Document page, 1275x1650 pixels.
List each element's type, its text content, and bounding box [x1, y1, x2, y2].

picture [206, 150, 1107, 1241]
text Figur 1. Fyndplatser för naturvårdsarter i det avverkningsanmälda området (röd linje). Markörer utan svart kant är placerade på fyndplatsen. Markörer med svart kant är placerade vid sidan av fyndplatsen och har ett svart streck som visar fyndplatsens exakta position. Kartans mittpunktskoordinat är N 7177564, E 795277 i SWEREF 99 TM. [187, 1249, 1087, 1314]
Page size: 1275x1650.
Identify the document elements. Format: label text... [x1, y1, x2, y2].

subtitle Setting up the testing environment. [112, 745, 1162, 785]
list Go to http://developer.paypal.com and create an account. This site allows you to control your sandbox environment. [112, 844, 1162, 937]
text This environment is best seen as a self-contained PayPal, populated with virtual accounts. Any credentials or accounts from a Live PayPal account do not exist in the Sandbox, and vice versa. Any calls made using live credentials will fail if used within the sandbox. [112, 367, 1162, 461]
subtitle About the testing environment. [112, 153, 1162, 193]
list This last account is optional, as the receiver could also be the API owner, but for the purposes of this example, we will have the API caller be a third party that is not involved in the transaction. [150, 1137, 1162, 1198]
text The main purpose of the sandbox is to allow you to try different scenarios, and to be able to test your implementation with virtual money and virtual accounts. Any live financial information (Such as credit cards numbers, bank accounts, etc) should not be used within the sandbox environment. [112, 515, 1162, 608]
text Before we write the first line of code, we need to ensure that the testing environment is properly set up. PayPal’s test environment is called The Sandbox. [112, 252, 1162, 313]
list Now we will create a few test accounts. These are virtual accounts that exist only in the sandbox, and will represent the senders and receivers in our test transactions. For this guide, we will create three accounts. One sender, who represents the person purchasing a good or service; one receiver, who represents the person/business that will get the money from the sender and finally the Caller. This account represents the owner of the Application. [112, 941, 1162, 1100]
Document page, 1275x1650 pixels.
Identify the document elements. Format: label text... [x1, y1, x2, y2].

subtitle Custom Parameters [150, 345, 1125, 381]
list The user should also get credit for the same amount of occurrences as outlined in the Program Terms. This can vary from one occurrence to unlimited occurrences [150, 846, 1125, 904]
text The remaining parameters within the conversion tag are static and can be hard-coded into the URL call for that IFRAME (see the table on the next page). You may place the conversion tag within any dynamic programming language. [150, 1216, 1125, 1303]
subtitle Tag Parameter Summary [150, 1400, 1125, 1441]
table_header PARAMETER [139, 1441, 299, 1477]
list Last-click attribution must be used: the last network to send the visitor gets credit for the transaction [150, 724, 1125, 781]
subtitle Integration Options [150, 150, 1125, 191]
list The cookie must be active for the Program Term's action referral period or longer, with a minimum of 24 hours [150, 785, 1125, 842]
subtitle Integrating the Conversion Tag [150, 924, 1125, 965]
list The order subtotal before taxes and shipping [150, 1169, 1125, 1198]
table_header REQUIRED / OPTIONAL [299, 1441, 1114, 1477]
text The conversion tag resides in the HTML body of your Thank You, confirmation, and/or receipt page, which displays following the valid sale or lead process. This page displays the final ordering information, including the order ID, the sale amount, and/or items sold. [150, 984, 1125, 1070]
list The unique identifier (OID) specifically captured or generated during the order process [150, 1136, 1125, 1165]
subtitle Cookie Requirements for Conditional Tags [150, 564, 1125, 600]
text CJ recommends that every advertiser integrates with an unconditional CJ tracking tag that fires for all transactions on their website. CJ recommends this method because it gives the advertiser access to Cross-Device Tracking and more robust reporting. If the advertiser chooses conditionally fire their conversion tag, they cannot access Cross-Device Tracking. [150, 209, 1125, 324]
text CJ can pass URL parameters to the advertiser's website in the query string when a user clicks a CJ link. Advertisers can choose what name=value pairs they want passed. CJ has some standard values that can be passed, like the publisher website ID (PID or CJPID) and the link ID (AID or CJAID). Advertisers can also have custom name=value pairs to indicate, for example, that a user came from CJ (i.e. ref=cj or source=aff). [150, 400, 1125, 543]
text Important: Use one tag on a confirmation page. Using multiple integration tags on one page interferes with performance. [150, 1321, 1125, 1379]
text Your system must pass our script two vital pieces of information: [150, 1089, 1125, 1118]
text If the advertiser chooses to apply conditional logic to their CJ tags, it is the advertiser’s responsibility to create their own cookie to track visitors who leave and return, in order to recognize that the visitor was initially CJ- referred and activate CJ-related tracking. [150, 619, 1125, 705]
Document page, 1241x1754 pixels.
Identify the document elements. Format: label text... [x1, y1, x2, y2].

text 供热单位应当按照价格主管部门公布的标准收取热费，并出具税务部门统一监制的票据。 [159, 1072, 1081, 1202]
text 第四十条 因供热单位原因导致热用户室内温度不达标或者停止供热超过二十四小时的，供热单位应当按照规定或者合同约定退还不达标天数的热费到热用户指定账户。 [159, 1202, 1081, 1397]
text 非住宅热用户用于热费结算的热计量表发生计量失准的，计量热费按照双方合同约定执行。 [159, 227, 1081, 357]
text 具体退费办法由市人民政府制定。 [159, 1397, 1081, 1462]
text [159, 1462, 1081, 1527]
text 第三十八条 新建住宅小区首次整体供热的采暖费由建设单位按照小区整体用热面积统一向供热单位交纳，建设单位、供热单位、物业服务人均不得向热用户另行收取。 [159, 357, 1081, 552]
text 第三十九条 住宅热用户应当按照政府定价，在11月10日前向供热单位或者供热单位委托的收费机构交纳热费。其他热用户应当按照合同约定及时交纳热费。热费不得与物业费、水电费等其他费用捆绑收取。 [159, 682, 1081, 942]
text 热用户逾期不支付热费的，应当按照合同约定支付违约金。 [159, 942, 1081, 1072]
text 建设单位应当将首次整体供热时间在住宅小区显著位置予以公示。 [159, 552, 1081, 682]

········

■ Goal of the exercise: From the listing, tally every line with the word "owner" in it and give only the tally.

■ Your response: 2